Who's Who In Knickerbocker Village History: Wolf Kupinsky, aka Harry Milton

I think I was doing a search on the Rosenbergs and I stumbled on an incredible document, a list of the members of the Abraham Lincoln Brigade and their home addresses. Originally there were 2800, now they number in the tens. Those that are still alive are in their 90's. It set me off on the making another one of my google maps. What I do is plot their addresses and then go off to photograph the site, hoping that the original structure (in this case 70 years later) is still there. It's fascinating (at least to me) to look at two houses, maybe a block apart and then look at the names of two guys in their late teens and with no military experience, probably childhood friends, who came up with the idea in 1936 to go to Spain and fight Fascists. I think about a third of those 2800 never made it home. Survivors came home heroes, got no official recognition for their efforts, were lucky to escape recrimination (many went under alias' because of this) for breaking the law, but were later harassed and hounded because they fought on the side of the Communists. Anyway, when I checked the list there were two guys that came from Knickerbocker Village. One of them was Wolf Kupinsky, aka Harry Milton. He was lucky to survive the war and he is credited with saving George Orwell's life.

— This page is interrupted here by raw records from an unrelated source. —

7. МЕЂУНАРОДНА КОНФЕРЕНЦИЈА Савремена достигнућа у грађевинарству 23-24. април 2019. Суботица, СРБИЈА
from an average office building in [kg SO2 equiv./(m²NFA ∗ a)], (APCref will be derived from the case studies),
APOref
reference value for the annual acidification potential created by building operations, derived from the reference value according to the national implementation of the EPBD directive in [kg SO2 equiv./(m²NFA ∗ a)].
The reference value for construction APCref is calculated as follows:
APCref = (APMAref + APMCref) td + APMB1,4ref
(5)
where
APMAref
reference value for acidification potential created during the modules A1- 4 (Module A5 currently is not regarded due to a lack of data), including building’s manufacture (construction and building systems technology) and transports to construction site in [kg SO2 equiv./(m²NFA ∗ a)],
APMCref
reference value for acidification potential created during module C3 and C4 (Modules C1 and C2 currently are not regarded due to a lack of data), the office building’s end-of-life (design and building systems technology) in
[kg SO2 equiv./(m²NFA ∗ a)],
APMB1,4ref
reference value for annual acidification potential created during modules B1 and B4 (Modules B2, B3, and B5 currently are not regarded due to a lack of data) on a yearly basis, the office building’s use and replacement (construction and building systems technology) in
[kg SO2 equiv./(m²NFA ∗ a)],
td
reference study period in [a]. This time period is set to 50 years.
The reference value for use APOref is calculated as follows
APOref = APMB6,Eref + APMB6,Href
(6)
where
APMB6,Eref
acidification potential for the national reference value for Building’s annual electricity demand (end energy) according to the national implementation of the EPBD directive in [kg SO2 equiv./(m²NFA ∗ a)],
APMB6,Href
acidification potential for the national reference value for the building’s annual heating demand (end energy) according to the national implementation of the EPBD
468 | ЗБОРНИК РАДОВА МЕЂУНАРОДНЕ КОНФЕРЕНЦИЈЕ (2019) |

an excerpt THE MAN WHO SAVED ORWELL, David Jacobs
The American sentry I had been talking to had started forward. ‘Gosh! Are you hit?’ People gathered round. There was the usual fuss — ‘Lift him up! Where’s he hit? Get his shirt open!’ etc., etc. The American called for a knife to cut my shirt open. I knew that there was one in my pocket and tried to get it out, but discovered that my right arm was paralyzed. In the hazy photo (Orwell and Milton), a group of men and one woman pose for the camera behind a wall of sandbags, with their weapons at hand. They do not have the look of regular soldiers, and there are no uniforms. One individual stands literally head and shoulders above the rest. It is none other than George Orwell, or as he was known then, Eric Blair, his real name. The scene is the Spanish Civil War, and the photograph includes ‘the American’ who came to Orwell’s aid when he was shot: Harry David Milton. A small but interesting collection in the Hoover Institution Archives records Milton’s time in Spain, including his encounter with the future author of Nineteen Eighty-Four. The Milton collection sheds light on Orwell’s political development in the crucible of Spain and underlines the role played by American volunteers in Spain who were not members of pro-Moscow Communist Parties and who chose to serve in formations other than the largely Comintern-recruited International Brigades, which received much more attention. Orwell’s vivid description of being wounded on the front lines near Huesca occurs near the end of his memoir of the Spanish Civil War, Homage to Catalonia. Many years later, Harry Milton, describing the incident to a reporter in California, attributed Orwell’s misfortune both to his height and to his somewhat reckless habit of looking over the top of their unit’s fortified position: ‘I heard the crisp sound of a high velocity shot and Orwell [toppled] over. He landed on his back.’ Milton recounts giving first aid, as Orwell waited to be taken to the hospital. In another article about the shooting, Milton claims only a modest role for himself: ‘I simply stopped the bleeding.’ Milton does, however, claim some credit for influencing Orwell’s political consciousness as it developed during his time in Spain.